Hi all,
I am very new at bioinformatics. I have collected bulkATACseq data from 3 different timepoints (2 embryonic timepoints and 1 adult) and a positive and negative for each timepoint.
I am trying to do kmeans clustering on the combined dataset to demonstrate dynamic chromatin accessibility throughout these different timepoints and conditions.
Here is the workflow I have put my data through so far:
- checked quality of ATAC reads using fastqc
- trim adapters with cutadapt
- map to genome with bowtie
- sort sam files by coord and convert to bam
- index bam files
- make bigwigs using bamcoverage (I have tried both CPM and RPGC normalization. I have also included "extend reads", "ignore duplicates", and "center reads", bin size 10, smooth length 30)

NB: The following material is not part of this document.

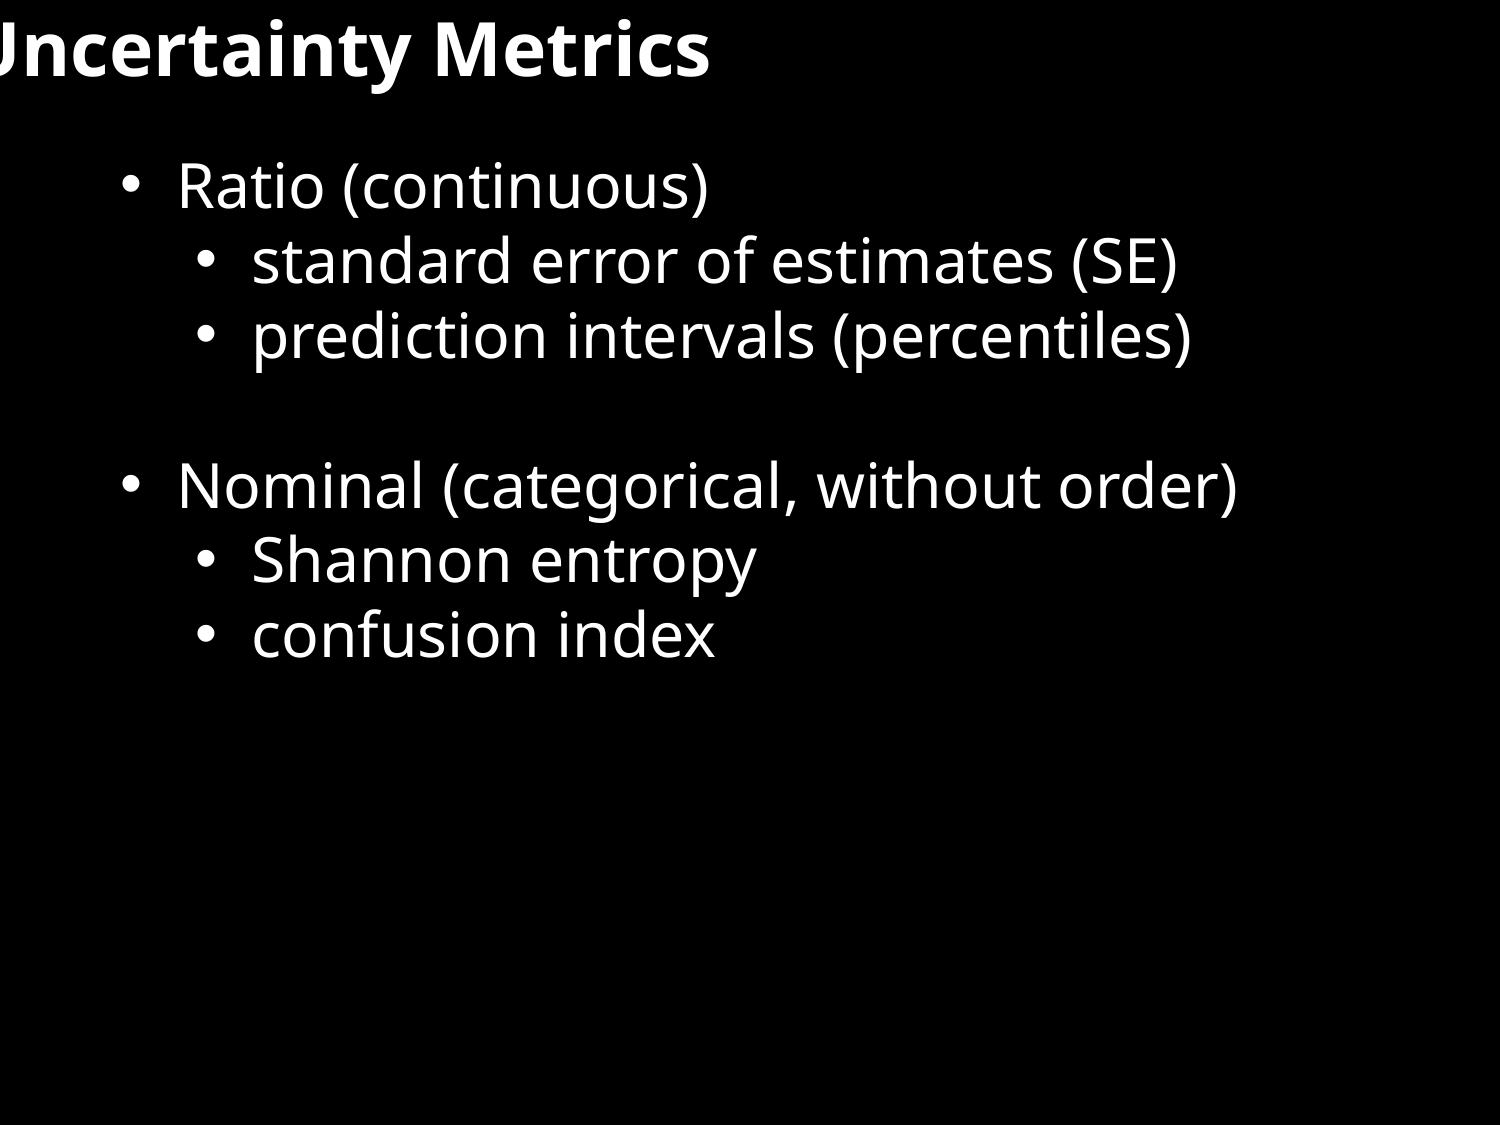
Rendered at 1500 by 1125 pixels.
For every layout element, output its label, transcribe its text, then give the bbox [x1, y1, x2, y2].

- call peaks using Genrich
- Diffbind analysis of each possible pairwise comparison
- combined the results of each diffbind analysis into one large bed file and filtered peaks by fold change greater than 1 or less than -1, and FDR < 0.05
- sorted bed file by chromosome
- used bedtools "merge" to get rid of duplicates
- ran compute matrix (deep tools) with the following inputs: bigwig file from every condition, 1 bed file including high confidence peaks from everywhere Diffbind comparison, --referencePoint center, -b 1500, -a 1500
- used plotHeatmap with the matrix generated with computeMatrix and have tried a bunch of different numbers for kmeans clusters.
Is this a workflow that makes sense? I am not getting clusters that are specific to my adult samples, which is surprising. I am wondering if I didn't normalize my data properly. Also, on my heatmap, depending on the number I input for kmeans, I am getting clusters that are skewed way to the left or right when they should be centered. What does this indicate? I am thinking it has something to do with the bed file I am inputting -- maybe I need to cut down the number of peaks? I have tried everything I can think of to change and am not sure what to try next.
Thank you in advance!
Can you provide some results? It's a bit difficult to judge what exactly the issue might be without actually seeing the data. There could be various reasons, e.g. lack of signal, overabundance of noise, ....
What do the DiffBind peaks for the adult vs embryos look like in the heatmap (without clustering, just plotting those peaks across all the samples)? Did you try turning off the clustering and just keeping the individual DiffBind results as chunks of regions, i.e. supply each set of (unique) DiffBind peaks as a separate BED file as shown in the example here.